• Source records:
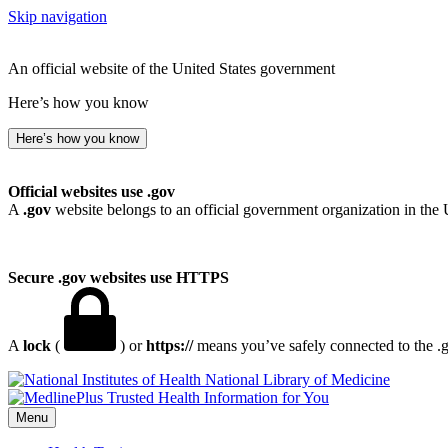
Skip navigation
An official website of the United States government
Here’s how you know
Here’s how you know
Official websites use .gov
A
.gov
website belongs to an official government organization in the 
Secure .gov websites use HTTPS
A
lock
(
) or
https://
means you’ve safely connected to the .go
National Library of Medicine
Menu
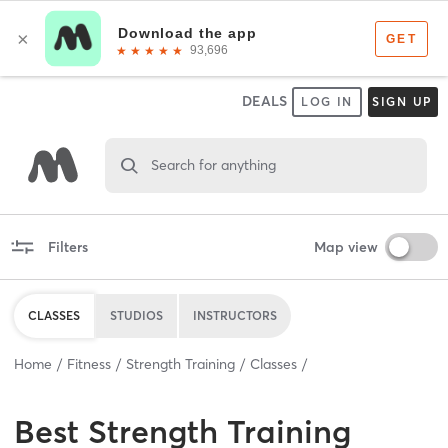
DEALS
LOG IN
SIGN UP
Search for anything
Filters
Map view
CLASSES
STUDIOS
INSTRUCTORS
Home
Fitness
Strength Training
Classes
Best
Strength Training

• Instruction: Output every line of text in the data above as a JSON list of strings, one string per line, with blank lines skipped and the pictures left out.

• Exercise solution:
[
  "Skip navigation",
  "An official website of the United States government",
  "Here’s how you know",
  "Here’s how you know",
  "Official websites use .gov",
  "A",
  ".gov",
  "website belongs to an official government organization in the ",
  "Secure .gov websites use HTTPS",
  "A",
  "lock",
  "(",
  ") or",
  "https://",
  "means you’ve safely connected to the .go",
  "National Library of Medicine",
  "Menu",
  "DEALS",
  "LOG IN",
  "SIGN UP",
  "Search for anything",
  "Filters",
  "Map view",
  "CLASSES",
  "STUDIOS",
  "INSTRUCTORS",
  "Home",
  "Fitness",
  "Strength Training",
  "Classes",
  "Best",
  "Strength Training"
]